Trasmettere l’umanità che traspare dalle parole di Francesco Piobbichi – invitato a Sulmona ieri dall’associazione Ubuntu -, dai suoi gesti, dagli sguardi, dalle storie che racconta non è un lavoro facile. Il tema in questione è spinoso, per nulla popolare: i migranti. Nemmeno lui quando ha deciso di mettere tutto questo in un libro – Disegni dalla frontiera – ha scelto di utilizzare le parole, bensì i disegni. Vortici di colori vivaci, immagini forti, corpi dai contorni sfumati e poi ovviamente il mare e i barconi che accompagnano quel viaggio.
Troppo spesso la questione delle migrazioni è affrontata in maniera spersonalizzata, deumanizzata. “Al cimitero di Lampedusa – dice l’autore – è pieno di lapidi dove non ci sono nomi ma solo numeri.

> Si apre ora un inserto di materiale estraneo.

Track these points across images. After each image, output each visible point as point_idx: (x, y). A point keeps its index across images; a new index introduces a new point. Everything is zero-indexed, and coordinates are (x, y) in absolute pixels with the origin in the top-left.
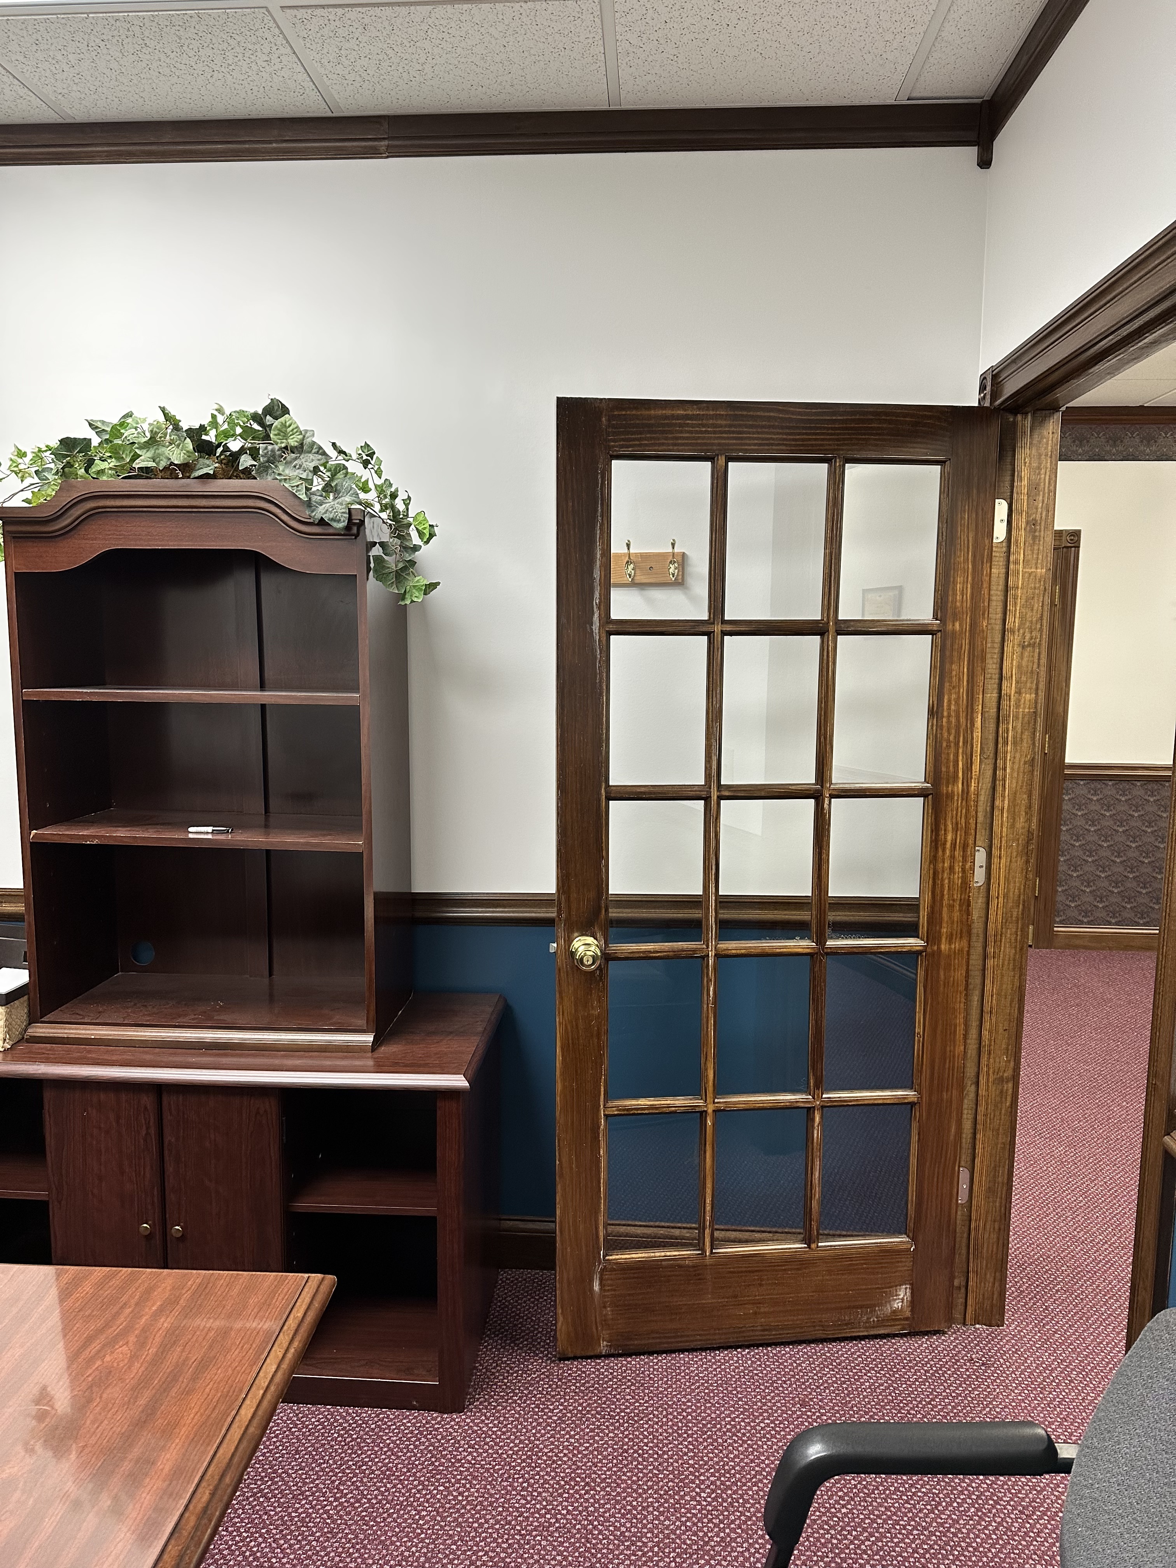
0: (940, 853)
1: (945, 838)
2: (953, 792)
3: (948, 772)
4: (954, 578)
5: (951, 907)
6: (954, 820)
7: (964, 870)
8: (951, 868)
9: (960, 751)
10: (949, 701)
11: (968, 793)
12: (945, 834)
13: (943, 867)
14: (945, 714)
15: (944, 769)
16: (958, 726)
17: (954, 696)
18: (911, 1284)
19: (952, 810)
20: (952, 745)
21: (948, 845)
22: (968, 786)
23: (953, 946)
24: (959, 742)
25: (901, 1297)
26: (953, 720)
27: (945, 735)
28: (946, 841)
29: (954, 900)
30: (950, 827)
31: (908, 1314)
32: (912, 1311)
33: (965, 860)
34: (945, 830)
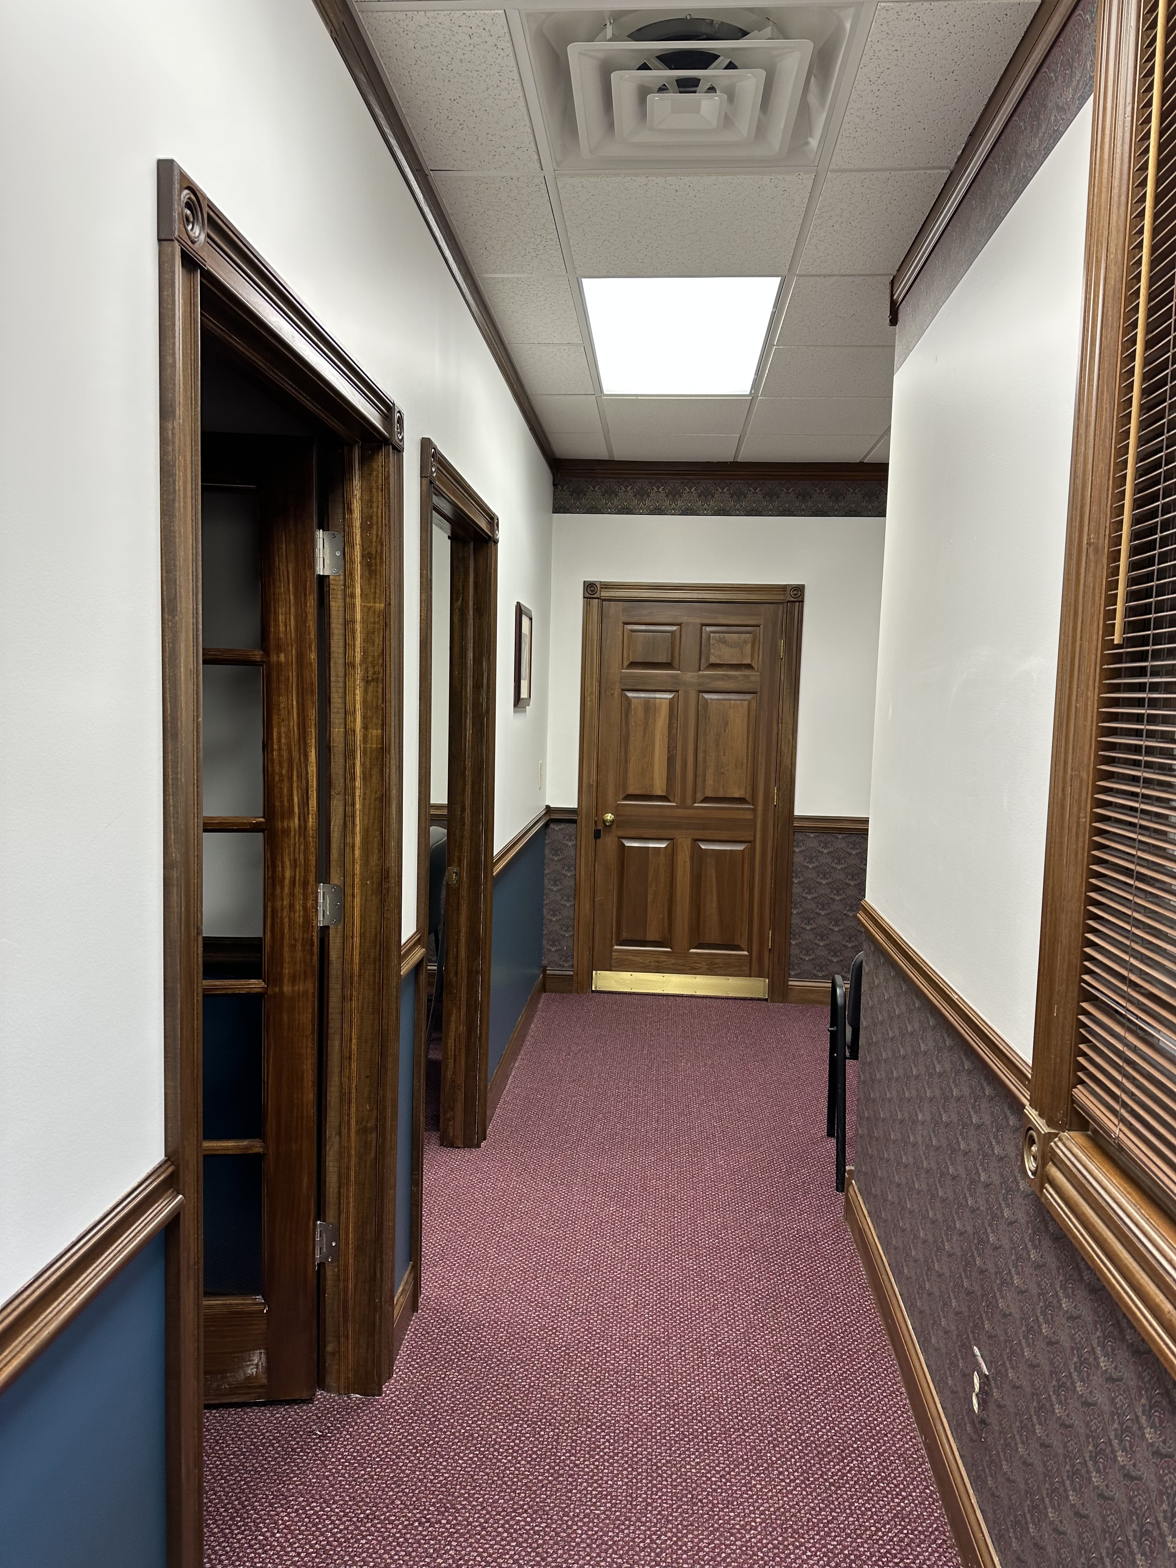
0: (278, 890)
1: (283, 875)
2: (289, 828)
3: (282, 806)
4: (275, 609)
5: (293, 947)
6: (292, 857)
7: (305, 909)
8: (292, 907)
9: (295, 785)
10: (279, 734)
11: (305, 828)
12: (283, 870)
13: (282, 905)
14: (276, 747)
15: (277, 804)
16: (291, 761)
17: (283, 729)
18: (265, 1349)
19: (289, 847)
20: (285, 779)
21: (287, 881)
22: (306, 821)
23: (296, 988)
24: (292, 775)
25: (256, 1362)
26: (285, 753)
27: (277, 769)
28: (283, 878)
29: (295, 940)
30: (287, 864)
31: (264, 1381)
32: (269, 1378)
33: (306, 899)
34: (282, 867)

Nostro compito è ridare dei nomi e dei volti a quelle persone”. Poi si lancia in un fiotto di parole che sono come coltellate all’addome, quando racconta della donna con il corpo coperto di ustioni costretta a salpare dalla Libia, della ragazza eritrea che cercava la figlia finita in un altro hotspot siciliano – invece era morta in mare e lei continuava a cercarla per non impazzire – o la storia del ragazzino guineano conosciuto a Fez, in Marocco, col corpo completamente ricoperto dai tagli del filo spinato di Ceuta e Melilla rincontrato per caso a Lampedusa dopo uno sbarco di mille e duecento migranti.
E poi ci sono le storie – troppe – di morti, dei naufraghi, dei morti asfissiati nelle stive dei pescherecci, di chi si ustiona con la mistura di benzina dei motori e acqua salata, di chi subisce le angherie dei trafficanti o dei miliziani libici, di chi annega nei naufragi, di chi finisce in prigione in Libia – perché i centri libici per migranti nati dall’accordo fra Italia, con il ministro Minniti e la Libia non sono altro che questo. Sono crude le parole di Piobbichi e contrastano con i suoi disegni pieni di verdi, di rossi, di gialli, colori accesi che trasmettono vita e che invece lui ha scelto perché trasmettessero la sua rabbia. Le storie si aggrovigliano addosso ai corpi di chi ascolta, il senso di colpa è condiviso: “Quanta responsabilità abbiamo per questo massacro?” questa è la domanda che risuona muta nella sala conferenze della Cgil di Sulmona. Una responsabilità che non trova colpevoli e che Piobbichi accosta a quella del popolo tedesco che taceva per gli orrori del nazismo: “Come verremo ricordati fra cento anni se non come i nazisti?”
Le merci viaggiano libere in ogni parte del mondo, alle persone non è permesso – non a tutte almeno – valiamo meno delle cose? I giovani occidentali viaggiano liberi in ogni parte del mondo, i ragazzi tunisini che rischiano il rimpatrio, a Lampedusa si sono cuciti le labbra con il filo da cucito in segno di protesta e dicono: “Voi ragazzi e ragazze europee siete la generazione Ryanair, noi la generazione dei barconi, dov’è finita l’umanità su questo mondo?”